In his address, al-Maliki blamed Tuesday’s co-ordinated attacks on “foreign elements” that backed al-Qaeda and called on Iraq’s neighbours – an apparent reference to Syria – to do more to prevent attacks in Iraq.

In video

The US says despite the violence Iraqi leaders are moving the country in the right direction

“I demand of the international community and all countries, including neighbouring countries, who condemn the attacks to turn their words into actions and support the Iraqi people and the Iraqi government by confronting terrorism,” al-Maliki said.

Baghdad has previously accused Syria of harbouring senior Baath party loyalists who it says masterminded the attacks in August and October, a claim Syria denies.

A senior Iraqi policeman, meanwhile, said the explosives used in Tuesday’s attacks were manufactured abroad and that the bombers were backed by groups in Syria or Saudi Arabia.

“This material could not have been manufactured in Baghdad, it came from abroad,” Major-General Jihad al-Jaabiri, the chief of the explosives unit, told reporters.

“Neighbouring countries helped them.

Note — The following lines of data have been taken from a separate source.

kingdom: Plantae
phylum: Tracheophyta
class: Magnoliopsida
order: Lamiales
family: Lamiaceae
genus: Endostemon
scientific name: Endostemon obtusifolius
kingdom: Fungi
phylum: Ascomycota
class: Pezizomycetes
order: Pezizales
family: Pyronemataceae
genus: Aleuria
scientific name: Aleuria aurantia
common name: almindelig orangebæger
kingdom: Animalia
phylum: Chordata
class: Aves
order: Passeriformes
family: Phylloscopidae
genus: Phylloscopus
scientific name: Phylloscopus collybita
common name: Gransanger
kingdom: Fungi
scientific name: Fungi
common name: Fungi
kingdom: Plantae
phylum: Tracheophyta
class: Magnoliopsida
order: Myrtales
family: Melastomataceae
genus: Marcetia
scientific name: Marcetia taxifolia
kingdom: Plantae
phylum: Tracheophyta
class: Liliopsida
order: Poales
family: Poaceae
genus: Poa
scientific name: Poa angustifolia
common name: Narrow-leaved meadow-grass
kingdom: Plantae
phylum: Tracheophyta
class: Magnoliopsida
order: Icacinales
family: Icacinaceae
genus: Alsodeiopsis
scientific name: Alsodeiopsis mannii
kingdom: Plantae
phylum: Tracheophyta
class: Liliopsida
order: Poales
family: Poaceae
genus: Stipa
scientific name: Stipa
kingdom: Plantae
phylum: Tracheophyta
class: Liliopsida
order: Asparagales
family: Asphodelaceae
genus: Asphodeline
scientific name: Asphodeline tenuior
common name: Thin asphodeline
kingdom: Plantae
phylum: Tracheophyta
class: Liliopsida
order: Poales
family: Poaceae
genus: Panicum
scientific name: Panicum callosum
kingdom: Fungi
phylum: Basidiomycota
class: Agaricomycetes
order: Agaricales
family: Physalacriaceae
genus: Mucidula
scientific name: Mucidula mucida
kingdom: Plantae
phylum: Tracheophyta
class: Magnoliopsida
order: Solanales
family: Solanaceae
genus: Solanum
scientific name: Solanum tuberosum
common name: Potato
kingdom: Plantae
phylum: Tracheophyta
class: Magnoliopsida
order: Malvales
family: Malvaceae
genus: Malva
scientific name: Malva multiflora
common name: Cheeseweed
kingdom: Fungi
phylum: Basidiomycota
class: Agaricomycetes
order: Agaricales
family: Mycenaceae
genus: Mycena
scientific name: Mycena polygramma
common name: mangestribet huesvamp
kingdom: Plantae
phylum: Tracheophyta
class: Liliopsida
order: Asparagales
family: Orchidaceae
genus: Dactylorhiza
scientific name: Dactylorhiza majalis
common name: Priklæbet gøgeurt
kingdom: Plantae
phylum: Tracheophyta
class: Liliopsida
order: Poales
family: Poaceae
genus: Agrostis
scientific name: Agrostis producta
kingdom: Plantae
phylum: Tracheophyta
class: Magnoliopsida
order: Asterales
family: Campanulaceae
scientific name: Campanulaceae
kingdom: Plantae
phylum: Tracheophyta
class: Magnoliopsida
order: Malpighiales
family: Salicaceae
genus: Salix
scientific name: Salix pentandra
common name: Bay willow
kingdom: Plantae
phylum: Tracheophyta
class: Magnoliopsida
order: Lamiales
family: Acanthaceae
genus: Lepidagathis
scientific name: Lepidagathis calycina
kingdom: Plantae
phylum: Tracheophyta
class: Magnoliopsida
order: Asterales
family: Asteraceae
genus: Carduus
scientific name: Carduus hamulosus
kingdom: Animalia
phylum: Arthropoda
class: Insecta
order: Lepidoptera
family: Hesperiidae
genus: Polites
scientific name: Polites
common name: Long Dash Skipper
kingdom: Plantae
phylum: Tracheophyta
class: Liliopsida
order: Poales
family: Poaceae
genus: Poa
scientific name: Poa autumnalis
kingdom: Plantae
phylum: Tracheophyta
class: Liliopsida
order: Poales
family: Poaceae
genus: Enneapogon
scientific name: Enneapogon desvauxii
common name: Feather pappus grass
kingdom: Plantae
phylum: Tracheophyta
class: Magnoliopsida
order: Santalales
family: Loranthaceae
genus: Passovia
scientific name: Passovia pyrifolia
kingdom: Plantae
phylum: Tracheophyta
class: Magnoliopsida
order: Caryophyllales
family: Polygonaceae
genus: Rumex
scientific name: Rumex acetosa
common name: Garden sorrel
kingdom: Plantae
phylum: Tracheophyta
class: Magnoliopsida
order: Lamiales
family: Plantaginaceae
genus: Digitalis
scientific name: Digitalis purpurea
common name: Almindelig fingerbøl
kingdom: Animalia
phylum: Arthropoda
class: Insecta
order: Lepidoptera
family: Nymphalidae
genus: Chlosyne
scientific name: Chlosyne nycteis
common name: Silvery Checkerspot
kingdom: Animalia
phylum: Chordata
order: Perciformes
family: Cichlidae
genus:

The operation required lots of funding, which came from Syria or Saudi Arabia.”

Violence across Iraq had dropped dramatically in November, with the 122 deaths recorded being the fewest since the 2003 invasion.

But the Iraqi government and the US military have warned of a rise in attacks in the run-up to the March election.

And while the latest attacks have underlined concerns over the readiness of Iraqi forces to handle security alone when US troops leave, Admiral Mike Mullen, the chairman of the US Joint Chiefs of Staff, has said they will not derail plans to begin withdrawing US troops from Iraq next year.